Objetivo del ejercicio: Transcribe sin ningún cambio todas las líneas de los registros que siguen.

Registros de datos:
§
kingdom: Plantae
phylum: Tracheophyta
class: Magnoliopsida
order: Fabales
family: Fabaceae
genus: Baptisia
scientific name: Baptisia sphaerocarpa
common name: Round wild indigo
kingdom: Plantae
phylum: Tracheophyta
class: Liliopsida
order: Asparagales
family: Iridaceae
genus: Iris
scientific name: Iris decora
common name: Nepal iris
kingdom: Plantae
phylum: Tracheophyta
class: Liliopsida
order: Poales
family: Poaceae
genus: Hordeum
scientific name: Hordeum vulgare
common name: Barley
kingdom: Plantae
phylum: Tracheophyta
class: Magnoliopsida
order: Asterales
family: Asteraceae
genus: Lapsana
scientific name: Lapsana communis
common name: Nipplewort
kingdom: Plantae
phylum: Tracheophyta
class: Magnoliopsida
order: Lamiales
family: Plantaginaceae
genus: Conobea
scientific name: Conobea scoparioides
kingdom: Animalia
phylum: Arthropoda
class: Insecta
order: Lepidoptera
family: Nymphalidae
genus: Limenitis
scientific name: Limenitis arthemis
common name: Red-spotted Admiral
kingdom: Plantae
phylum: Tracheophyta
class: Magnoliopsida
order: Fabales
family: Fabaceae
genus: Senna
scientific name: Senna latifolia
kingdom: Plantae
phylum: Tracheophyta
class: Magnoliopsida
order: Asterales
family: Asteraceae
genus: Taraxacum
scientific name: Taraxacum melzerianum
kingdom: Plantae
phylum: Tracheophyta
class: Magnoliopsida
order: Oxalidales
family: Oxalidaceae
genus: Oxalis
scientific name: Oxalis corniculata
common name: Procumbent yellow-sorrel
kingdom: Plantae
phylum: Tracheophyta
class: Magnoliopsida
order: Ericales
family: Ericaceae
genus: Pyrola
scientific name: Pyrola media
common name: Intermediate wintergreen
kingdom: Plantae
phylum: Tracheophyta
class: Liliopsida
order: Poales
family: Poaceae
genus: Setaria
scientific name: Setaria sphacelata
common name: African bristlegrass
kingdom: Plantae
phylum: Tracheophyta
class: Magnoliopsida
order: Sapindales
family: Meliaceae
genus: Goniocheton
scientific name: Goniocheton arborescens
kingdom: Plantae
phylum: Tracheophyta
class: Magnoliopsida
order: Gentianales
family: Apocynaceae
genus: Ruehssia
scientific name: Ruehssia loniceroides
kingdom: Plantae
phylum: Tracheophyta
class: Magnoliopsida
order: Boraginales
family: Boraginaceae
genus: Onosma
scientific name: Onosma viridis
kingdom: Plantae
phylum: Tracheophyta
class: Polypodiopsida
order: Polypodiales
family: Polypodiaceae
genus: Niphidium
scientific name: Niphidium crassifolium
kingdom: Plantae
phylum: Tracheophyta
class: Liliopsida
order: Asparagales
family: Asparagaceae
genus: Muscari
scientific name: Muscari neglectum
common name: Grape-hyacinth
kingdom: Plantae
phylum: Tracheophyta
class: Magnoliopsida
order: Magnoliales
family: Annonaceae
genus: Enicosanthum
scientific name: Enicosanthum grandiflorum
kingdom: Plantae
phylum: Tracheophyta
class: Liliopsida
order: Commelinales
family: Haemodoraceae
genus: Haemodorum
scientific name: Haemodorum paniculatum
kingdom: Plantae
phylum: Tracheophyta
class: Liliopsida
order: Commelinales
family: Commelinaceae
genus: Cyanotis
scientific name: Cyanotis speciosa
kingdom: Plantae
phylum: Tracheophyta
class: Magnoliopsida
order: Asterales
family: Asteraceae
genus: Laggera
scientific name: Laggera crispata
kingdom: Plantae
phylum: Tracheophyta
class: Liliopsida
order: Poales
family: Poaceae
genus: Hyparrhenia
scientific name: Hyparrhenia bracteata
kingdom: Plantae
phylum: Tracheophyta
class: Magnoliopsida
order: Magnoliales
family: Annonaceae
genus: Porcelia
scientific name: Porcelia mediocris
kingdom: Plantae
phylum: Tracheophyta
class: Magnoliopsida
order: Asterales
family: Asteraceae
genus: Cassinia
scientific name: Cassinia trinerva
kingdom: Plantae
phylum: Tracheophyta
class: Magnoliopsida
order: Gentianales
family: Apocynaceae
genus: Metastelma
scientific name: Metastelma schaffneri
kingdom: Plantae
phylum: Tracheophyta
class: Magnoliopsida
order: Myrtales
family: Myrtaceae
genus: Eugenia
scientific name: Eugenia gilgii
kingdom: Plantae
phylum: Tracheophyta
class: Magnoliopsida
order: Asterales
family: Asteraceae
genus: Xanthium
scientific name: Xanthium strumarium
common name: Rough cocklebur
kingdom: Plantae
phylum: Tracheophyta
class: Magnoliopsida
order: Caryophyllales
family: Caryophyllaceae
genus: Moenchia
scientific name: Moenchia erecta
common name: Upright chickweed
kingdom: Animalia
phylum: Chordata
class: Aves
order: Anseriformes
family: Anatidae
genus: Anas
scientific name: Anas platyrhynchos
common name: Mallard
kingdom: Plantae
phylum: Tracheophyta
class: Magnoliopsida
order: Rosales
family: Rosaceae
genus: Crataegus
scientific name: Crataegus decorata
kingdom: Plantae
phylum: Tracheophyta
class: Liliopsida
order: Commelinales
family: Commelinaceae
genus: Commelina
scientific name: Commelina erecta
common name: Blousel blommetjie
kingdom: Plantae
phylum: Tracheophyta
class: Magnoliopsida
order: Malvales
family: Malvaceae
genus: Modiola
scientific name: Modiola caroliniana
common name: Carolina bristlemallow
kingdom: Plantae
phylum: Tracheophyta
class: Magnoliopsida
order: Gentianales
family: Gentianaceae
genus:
§
La respuesta:
kingdom: Plantae
phylum: Tracheophyta
class: Magnoliopsida
order: Fabales
family: Fabaceae
genus: Baptisia
scientific name: Baptisia sphaerocarpa
common name: Round wild indigo
kingdom: Plantae
phylum: Tracheophyta
class: Liliopsida
order: Asparagales
family: Iridaceae
genus: Iris
scientific name: Iris decora
common name: Nepal iris
kingdom: Plantae
phylum: Tracheophyta
class: Liliopsida
order: Poales
family: Poaceae
genus: Hordeum
scientific name: Hordeum vulgare
common name: Barley
kingdom: Plantae
phylum: Tracheophyta
class: Magnoliopsida
order: Asterales
family: Asteraceae
genus: Lapsana
scientific name: Lapsana communis
common name: Nipplewort
kingdom: Plantae
phylum: Tracheophyta
class: Magnoliopsida
order: Lamiales
family: Plantaginaceae
genus: Conobea
scientific name: Conobea scoparioides
kingdom: Animalia
phylum: Arthropoda
class: Insecta
order: Lepidoptera
family: Nymphalidae
genus: Limenitis
scientific name: Limenitis arthemis
common name: Red-spotted Admiral
kingdom: Plantae
phylum: Tracheophyta
class: Magnoliopsida
order: Fabales
family: Fabaceae
genus: Senna
scientific name: Senna latifolia
kingdom: Plantae
phylum: Tracheophyta
class: Magnoliopsida
order: Asterales
family: Asteraceae
genus: Taraxacum
scientific name: Taraxacum melzerianum
kingdom: Plantae
phylum: Tracheophyta
class: Magnoliopsida
order: Oxalidales
family: Oxalidaceae
genus: Oxalis
scientific name: Oxalis corniculata
common name: Procumbent yellow-sorrel
kingdom: Plantae
phylum: Tracheophyta
class: Magnoliopsida
order: Ericales
family: Ericaceae
genus: Pyrola
scientific name: Pyrola media
common name: Intermediate wintergreen
kingdom: Plantae
phylum: Tracheophyta
class: Liliopsida
order: Poales
family: Poaceae
genus: Setaria
scientific name: Setaria sphacelata
common name: African bristlegrass
kingdom: Plantae
phylum: Tracheophyta
class: Magnoliopsida
order: Sapindales
family: Meliaceae
genus: Goniocheton
scientific name: Goniocheton arborescens
kingdom: Plantae
phylum: Tracheophyta
class: Magnoliopsida
order: Gentianales
family: Apocynaceae
genus: Ruehssia
scientific name: Ruehssia loniceroides
kingdom: Plantae
phylum: Tracheophyta
class: Magnoliopsida
order: Boraginales
family: Boraginaceae
genus: Onosma
scientific name: Onosma viridis
kingdom: Plantae
phylum: Tracheophyta
class: Polypodiopsida
order: Polypodiales
family: Polypodiaceae
genus: Niphidium
scientific name: Niphidium crassifolium
kingdom: Plantae
phylum: Tracheophyta
class: Liliopsida
order: Asparagales
family: Asparagaceae
genus: Muscari
scientific name: Muscari neglectum
common name: Grape-hyacinth
kingdom: Plantae
phylum: Tracheophyta
class: Magnoliopsida
order: Magnoliales
family: Annonaceae
genus: Enicosanthum
scientific name: Enicosanthum grandiflorum
kingdom: Plantae
phylum: Tracheophyta
class: Liliopsida
order: Commelinales
family: Haemodoraceae
genus: Haemodorum
scientific name: Haemodorum paniculatum
kingdom: Plantae
phylum: Tracheophyta
class: Liliopsida
order: Commelinales
family: Commelinaceae
genus: Cyanotis
scientific name: Cyanotis speciosa
kingdom: Plantae
phylum: Tracheophyta
class: Magnoliopsida
order: Asterales
family: Asteraceae
genus: Laggera
scientific name: Laggera crispata
kingdom: Plantae
phylum: Tracheophyta
class: Liliopsida
order: Poales
family: Poaceae
genus: Hyparrhenia
scientific name: Hyparrhenia bracteata
kingdom: Plantae
phylum: Tracheophyta
class: Magnoliopsida
order: Magnoliales
family: Annonaceae
genus: Porcelia
scientific name: Porcelia mediocris
kingdom: Plantae
phylum: Tracheophyta
class: Magnoliopsida
order: Asterales
family: Asteraceae
genus: Cassinia
scientific name: Cassinia trinerva
kingdom: Plantae
phylum: Tracheophyta
class: Magnoliopsida
order: Gentianales
family: Apocynaceae
genus: Metastelma
scientific name: Metastelma schaffneri
kingdom: Plantae
phylum: Tracheophyta
class: Magnoliopsida
order: Myrtales
family: Myrtaceae
genus: Eugenia
scientific name: Eugenia gilgii
kingdom: Plantae
phylum: Tracheophyta
class: Magnoliopsida
order: Asterales
family: Asteraceae
genus: Xanthium
scientific name: Xanthium strumarium
common name: Rough cocklebur
kingdom: Plantae
phylum: Tracheophyta
class: Magnoliopsida
order: Caryophyllales
family: Caryophyllaceae
genus: Moenchia
scientific name: Moenchia erecta
common name: Upright chickweed
kingdom: Animalia
phylum: Chordata
class: Aves
order: Anseriformes
family: Anatidae
genus: Anas
scientific name: Anas platyrhynchos
common name: Mallard
kingdom: Plantae
phylum: Tracheophyta
class: Magnoliopsida
order: Rosales
family: Rosaceae
genus: Crataegus
scientific name: Crataegus decorata
kingdom: Plantae
phylum: Tracheophyta
class: Liliopsida
order: Commelinales
family: Commelinaceae
genus: Commelina
scientific name: Commelina erecta
common name: Blousel blommetjie
kingdom: Plantae
phylum: Tracheophyta
class: Magnoliopsida
order: Malvales
family: Malvaceae
genus: Modiola
scientific name: Modiola caroliniana
common name: Carolina bristlemallow
kingdom: Plantae
phylum: Tracheophyta
class: Magnoliopsida
order: Gentianales
family: Gentianaceae
genus:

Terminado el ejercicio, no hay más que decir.